» **Text shown**:
============================================================

TAL International Group, Inc. (NYSE:TAL) (“TAL”) today announced
it has declared a one-time contingent special dividend of $0.54 per
share to TAL stockholders of record as of the close of business on
June 8, 2016, in connection with the previously announced
combination of TAL and Triton Container International Limited
(“Triton”). This dividend is contingent upon approval of the
combination by TAL stockholders. Subject to such approval, the
dividend will be paid on the first business day following the day
of the TAL special meeting of stockholders to approve the proposed
transaction, which is scheduled to take place on June 14, 2016. The
special dividend will not be paid if TAL stockholders do not
approve the proposed transaction.
Transaction Details
On November 9, 2015, TAL and Triton entered into a definitive
agreement under which the companies will combine in an all-stock
merger of equals transaction to create the world’s largest, most
capable and most efficient lessor of intermodal freight containers
with a combined container fleet of nearly five million twenty-foot
equivalent units (“TEU”).
Under the terms of the transaction agreement, Triton and TAL
will combine under a newly formed holding company, Triton
International Limited. Triton shareholders will own 55% of the
equity of the combined company and TAL stockholders will own 45%.
TAL stockholders will receive one common share of TIL for each
share of TAL stock owned.
The proposed transaction is expected to close on or about June
16, 2016, subject to the approval of the proposed transaction by
TAL stockholders and other customary closing conditions.
About Triton Container International Limited
Triton is one of the world’s largest lessors of intermodal cargo
containers. Domiciled in Bermuda and with 19 subsidiary offices in
13 countries, Triton has focused on providing exceptional customer
service, designing and maintaining a superior quality fleet and
operating a world-wide, customer-centric infrastructure. Through
its world-wide network of Triton regional service subsidiaries,
agents and depots, and a dedicated, experienced staff, Triton meets
its customers' needs by providing equipment in demand locations at
flexible and competitive lease terms.
About TAL International Group, Inc.
TAL is one of the world’s largest lessors of intermodal freight
containers and chassis with 17 offices in 11 countries. TAL's
global operations include the acquisition, leasing, re-leasing and
subsequent sale of multiple types of intermodal containers and
chassis.
Important Cautionary Information Regarding Forward-Looking
Statements
Certain statements included in this communication are not
historical facts but are forward-looking statements for purposes of
the safe harbor provisions under The Private Securities Litigation
Reform Act of 1995. Forward-looking statements generally are
accompanied by words such as “may,” “should,” “would,” “plan,”
“intend,” “anticipate,” “believe,” “estimate,” “predict,”

============================================================

» **Entries shown**:

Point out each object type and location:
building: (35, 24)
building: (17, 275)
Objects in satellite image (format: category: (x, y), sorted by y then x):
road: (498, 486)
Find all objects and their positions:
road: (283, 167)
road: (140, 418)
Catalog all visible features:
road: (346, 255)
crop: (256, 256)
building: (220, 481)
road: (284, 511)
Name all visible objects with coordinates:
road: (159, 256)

============================================================

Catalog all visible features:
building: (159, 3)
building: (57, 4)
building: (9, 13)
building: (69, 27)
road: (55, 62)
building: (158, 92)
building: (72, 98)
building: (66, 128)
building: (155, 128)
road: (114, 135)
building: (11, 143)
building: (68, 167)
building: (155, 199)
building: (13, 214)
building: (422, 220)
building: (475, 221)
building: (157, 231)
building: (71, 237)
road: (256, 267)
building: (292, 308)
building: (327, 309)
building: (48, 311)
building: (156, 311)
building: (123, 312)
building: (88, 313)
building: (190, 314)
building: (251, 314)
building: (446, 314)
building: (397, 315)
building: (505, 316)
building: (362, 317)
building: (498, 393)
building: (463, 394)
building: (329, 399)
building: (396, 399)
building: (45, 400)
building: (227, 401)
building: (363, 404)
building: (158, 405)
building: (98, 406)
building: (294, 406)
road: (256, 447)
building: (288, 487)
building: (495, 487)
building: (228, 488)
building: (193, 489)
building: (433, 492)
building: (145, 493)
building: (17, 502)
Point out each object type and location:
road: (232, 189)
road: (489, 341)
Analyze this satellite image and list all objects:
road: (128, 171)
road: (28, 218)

============================================================

» **Given task**: Reproduce verbatim the part of the TAL press release starting with "About Triton Container" and going on through "About TAL International Group, Inc.".

» **Right answer**:
About Triton Container International Limited
Triton is one of the world’s largest lessors of intermodal cargo
containers. Domiciled in Bermuda and with 19 subsidiary offices in
13 countries, Triton has focused on providing exceptional customer
service, designing and maintaining a superior quality fleet and
operating a world-wide, customer-centric infrastructure. Through
its world-wide network of Triton regional service subsidiaries,
agents and depots, and a dedicated, experienced staff, Triton meets
its customers' needs by providing equipment in demand locations at
flexible and competitive lease terms.
About TAL International Group, Inc.